** Opening Data for processing block **

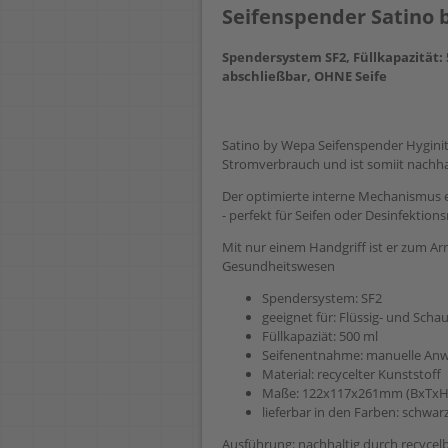
Seifenspender Satino 
Spendersystem SF2, Füllkapazität:
abschließbar, OHNE Seife
Satino by Wepa Seifenspender Hyginity
Stromverbrauch und ist somiit nachha
Der optimierte interne Mechanismus 
- perfekt für Seifen oder Desinfektions
Mit nur einem Handgriff ist er zum Ar
Gesundheitswesen
Spendersystem: SF2
geeignet für: Flüssig- und Sch
Füllkapaziät: 500 ml
Seifenentnahme: manuelle An
Material: recycelter Kunststoff
Maße: 122x117x261mm (BxTxH
lieferbar in den Farben: schwar
Ausführung: nachhaltig durch recycel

** Closing Data for processing block **

▸ **Problem**: Search the entries above for the string "Satino". Copy each line that holds it.

▸ **Completed task**:
Seifenspender Satino 
Satino by Wepa Seifenspender Hyginity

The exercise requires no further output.